I have the CyberSCSI addon module for this accelerator too, but unfortunately it won't physically fit in the A3000 with this attached - it is not designed for the A3000 but it is meant for the A4000.
Anyway, that is in the future. For now, let's fire up the Amiga 3000 with it's new expansions installed. I am pleased to say it booted first time with no issues, so good start.
I put an older CF card I used to use on my Amiga 1200 before I built a new AmiKit Real 9 setup for it recently. It has no AGA specific stuff on it, just a simple AmigaOS 3.9 installation.
As mentioned the A3000 doesn't boot from it - we are still using the 52MB SCSI hard disk to boot up AmigaOS 3.1 because of the Super-kickstart requirements.
You can see the CF card partitions and the AmigaOS 3.1 system failing to read the partition sizes right for the larger drives over 2GB:
We need to move this setup to the bootable CF card and AmigaOS 3.9, but as I said, it can't see it from the super-kickstart. The solution is simple though - transfer control from the WB_2.x partition to the AmigaOS 3.9 partition on the CF card and continue to boot using that!
So I backup the existing WB_2.x:s/startup-sequence and then create a new empty startup-sequence:
The important things are to change the default assigns for SYS, C, L, Libs, Prefs, Devs, Fonts to the other CF card GDH1 partition first, then execute the startup-sequence on the GDH1 partition:
I forgot the Fonts assign in the script above, but I added it later on...I also fixed up the OCD gdh1 to GDH1 - yep, it bothered me too.. :-)
With that done I rebooted and it works! AmigaOS 3.9 boots from the CF Card, using the WB_2.x partition initially. Fantastic!
Next I installed Picasso96 on my AmigaOS 3.9 CF card partition so I can use the Picasso IV card I installed:
With that done, I rebooted, and then selected the 640x480x24bit colour screen mode. The Picasso IV card works!
I still need to setup all the related stuff for Picasso IV for the add-on module cards, but that can come later.
With the CF card now working on the A3000, I then transferred my old Amiga 2000 v1.3 setup from 1991 onto the CF card, and then transferred it to the WB_1.3 partition on the A3000. As covered before, the WB_1.3 partition is hidden automatically when booting from hard disk using the WB_2.x partition, so I booted using the super-kickstart 3.1 floppy disk and Workbench 3.1 floppy disk tto copy the files across.

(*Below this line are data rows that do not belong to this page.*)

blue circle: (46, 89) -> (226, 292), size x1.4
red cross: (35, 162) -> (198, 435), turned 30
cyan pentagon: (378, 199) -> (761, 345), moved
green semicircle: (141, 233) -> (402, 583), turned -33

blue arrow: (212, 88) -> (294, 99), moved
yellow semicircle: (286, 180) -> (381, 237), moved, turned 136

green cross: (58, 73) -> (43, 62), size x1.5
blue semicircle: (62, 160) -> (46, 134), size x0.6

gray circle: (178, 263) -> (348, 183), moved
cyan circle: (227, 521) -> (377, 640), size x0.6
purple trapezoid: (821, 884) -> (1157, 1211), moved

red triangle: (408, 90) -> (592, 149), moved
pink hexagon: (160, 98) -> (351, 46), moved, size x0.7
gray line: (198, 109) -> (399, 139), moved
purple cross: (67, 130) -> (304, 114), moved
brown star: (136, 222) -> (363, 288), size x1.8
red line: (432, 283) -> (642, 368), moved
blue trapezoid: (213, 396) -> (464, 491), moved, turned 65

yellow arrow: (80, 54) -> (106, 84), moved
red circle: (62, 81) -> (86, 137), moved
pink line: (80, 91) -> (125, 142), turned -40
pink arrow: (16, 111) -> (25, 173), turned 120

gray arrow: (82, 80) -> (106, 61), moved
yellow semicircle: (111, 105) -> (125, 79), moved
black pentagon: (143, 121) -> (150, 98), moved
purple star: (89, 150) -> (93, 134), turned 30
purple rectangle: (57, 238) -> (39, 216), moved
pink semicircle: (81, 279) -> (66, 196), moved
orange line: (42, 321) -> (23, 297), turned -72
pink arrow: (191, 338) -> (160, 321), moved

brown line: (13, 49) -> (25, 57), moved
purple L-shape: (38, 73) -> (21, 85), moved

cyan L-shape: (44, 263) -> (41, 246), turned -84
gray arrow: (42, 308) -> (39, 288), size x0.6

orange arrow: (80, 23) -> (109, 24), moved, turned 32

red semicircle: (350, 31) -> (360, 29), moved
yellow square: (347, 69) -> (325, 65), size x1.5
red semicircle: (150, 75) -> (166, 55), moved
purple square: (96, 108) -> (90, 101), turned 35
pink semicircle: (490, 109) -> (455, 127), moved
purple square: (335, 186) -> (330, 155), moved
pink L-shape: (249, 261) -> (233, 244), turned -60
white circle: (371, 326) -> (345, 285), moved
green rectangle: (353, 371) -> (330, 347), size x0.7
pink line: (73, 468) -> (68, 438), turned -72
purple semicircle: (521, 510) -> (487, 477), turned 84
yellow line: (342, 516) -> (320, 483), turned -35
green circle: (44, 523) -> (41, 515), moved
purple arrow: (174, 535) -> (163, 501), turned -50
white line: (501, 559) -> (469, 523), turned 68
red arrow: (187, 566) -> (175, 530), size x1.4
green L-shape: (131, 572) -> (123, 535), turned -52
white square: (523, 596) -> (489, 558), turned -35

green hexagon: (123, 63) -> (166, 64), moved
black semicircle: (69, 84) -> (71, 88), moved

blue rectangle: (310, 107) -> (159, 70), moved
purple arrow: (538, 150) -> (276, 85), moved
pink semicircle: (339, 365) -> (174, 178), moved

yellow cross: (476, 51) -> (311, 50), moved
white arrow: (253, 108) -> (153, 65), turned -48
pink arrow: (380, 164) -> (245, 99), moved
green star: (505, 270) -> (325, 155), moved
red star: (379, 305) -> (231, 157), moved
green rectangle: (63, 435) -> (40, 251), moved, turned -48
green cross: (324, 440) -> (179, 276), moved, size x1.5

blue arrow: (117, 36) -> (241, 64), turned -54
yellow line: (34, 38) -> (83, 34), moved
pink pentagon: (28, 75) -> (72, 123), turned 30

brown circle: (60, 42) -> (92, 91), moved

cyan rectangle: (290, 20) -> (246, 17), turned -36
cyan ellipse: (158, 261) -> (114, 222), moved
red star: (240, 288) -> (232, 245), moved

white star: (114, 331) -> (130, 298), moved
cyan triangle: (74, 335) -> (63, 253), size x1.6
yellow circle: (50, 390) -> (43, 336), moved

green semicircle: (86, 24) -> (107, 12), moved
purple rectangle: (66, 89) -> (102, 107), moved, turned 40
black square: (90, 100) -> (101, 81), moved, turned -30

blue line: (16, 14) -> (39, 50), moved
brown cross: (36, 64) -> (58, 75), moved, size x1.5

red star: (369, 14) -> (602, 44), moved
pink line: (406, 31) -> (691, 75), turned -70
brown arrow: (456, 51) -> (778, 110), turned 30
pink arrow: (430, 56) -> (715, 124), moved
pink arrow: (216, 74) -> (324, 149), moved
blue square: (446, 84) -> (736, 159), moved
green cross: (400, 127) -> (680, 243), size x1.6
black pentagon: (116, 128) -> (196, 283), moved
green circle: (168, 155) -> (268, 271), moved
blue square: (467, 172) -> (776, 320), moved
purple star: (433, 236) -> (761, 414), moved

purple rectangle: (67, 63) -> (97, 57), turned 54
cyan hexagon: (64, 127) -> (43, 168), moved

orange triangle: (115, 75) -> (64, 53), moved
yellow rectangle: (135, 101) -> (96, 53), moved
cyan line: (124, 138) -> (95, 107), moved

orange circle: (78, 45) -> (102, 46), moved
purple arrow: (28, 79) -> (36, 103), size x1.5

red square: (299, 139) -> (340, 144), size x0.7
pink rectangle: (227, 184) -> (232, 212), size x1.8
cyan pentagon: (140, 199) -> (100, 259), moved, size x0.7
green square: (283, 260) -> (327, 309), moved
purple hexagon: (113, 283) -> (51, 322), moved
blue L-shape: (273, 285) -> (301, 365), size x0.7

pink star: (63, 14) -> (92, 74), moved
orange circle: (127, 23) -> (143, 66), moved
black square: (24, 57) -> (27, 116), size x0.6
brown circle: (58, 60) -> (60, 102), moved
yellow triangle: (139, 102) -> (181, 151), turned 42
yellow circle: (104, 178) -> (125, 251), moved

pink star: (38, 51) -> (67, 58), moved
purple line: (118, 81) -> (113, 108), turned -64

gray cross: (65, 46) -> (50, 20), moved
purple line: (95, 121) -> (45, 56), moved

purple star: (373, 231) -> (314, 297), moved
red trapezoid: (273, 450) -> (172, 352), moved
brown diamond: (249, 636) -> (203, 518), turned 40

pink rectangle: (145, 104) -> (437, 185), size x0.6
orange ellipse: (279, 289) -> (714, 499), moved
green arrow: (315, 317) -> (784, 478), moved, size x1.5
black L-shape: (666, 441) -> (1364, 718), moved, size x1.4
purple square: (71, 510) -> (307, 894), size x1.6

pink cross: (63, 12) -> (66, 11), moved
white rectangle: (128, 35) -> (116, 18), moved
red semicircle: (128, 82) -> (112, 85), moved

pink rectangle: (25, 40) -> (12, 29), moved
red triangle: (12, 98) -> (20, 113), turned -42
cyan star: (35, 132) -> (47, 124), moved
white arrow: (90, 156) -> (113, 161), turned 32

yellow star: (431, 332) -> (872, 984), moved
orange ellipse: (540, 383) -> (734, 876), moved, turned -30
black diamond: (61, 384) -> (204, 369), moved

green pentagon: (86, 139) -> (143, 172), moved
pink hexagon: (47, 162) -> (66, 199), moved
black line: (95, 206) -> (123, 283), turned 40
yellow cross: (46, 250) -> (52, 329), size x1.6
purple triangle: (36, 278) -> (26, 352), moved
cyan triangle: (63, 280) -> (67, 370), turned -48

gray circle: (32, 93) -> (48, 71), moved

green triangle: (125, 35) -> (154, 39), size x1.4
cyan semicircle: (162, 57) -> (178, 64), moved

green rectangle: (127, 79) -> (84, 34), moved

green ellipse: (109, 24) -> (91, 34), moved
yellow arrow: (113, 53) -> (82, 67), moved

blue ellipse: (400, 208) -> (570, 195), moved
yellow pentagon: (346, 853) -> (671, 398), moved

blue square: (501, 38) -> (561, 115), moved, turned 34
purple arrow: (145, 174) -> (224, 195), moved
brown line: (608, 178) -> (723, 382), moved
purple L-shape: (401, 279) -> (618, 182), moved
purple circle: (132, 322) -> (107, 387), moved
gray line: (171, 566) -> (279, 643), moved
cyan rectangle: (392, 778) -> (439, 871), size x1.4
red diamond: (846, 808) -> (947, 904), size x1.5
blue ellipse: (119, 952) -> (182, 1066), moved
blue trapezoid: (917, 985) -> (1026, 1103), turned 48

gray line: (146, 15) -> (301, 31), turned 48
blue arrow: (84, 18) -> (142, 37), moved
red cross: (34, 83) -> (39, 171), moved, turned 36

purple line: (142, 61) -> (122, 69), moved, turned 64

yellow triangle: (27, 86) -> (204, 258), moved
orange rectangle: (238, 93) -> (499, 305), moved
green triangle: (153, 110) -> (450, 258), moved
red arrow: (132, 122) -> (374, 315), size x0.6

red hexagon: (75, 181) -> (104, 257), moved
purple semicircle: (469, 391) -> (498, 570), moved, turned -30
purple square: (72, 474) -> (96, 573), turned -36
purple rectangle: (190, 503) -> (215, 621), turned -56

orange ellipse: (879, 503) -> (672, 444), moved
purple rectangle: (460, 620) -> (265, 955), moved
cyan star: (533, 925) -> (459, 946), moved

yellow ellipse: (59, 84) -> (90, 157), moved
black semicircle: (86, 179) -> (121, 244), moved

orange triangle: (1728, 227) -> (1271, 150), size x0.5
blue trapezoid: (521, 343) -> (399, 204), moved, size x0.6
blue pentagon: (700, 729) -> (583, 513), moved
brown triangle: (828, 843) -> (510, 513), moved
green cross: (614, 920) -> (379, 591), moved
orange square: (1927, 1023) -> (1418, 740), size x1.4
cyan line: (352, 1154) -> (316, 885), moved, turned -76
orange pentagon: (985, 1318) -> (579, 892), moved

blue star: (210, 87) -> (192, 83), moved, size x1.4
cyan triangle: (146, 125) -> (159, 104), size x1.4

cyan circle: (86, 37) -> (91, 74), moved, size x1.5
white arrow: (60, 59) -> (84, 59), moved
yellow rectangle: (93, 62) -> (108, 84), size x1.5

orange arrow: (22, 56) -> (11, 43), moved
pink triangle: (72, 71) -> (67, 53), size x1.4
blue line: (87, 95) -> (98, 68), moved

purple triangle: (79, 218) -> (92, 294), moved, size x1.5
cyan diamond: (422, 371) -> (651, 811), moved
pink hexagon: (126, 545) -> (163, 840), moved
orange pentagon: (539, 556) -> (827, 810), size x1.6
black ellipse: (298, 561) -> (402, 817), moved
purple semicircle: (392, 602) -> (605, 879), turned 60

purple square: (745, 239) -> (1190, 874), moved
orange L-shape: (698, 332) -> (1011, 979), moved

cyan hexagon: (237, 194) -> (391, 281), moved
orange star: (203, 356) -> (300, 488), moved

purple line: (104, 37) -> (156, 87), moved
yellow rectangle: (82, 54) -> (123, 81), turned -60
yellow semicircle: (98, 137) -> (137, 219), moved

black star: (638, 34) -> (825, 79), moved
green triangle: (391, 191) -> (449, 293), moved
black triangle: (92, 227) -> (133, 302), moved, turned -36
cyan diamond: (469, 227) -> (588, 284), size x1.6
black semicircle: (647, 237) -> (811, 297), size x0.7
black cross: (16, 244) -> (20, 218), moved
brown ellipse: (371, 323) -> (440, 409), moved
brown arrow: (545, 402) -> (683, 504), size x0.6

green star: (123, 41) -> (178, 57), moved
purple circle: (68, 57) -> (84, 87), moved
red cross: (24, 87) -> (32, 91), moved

After that was done I powered off the A3000. I then held both mouse buttons down on power on, selected WB_1.3 boot from hard disk and I now have my Amiga 2000 setup from 1991 working as a dual boot on my Amiga 3000! Awesome!
Booting back into AmigaOS 3.9 again on the Amiga 3000, I enjoyed some ECS/OCS WHDLoad demos to finish this part of the build!
I now have AmigaOS 3.9 and Workbench 1.3 dual booting using the Super-kickstart setup on the Amiga 3000! Some of the upgrades are also working, but more to come.
I have learnt a lot of new stuff about Classic Amiga systems doing this!
I will of course continue this build in another blog post soon - It has been a great build so far and I am really enjoying this Amiga 3000!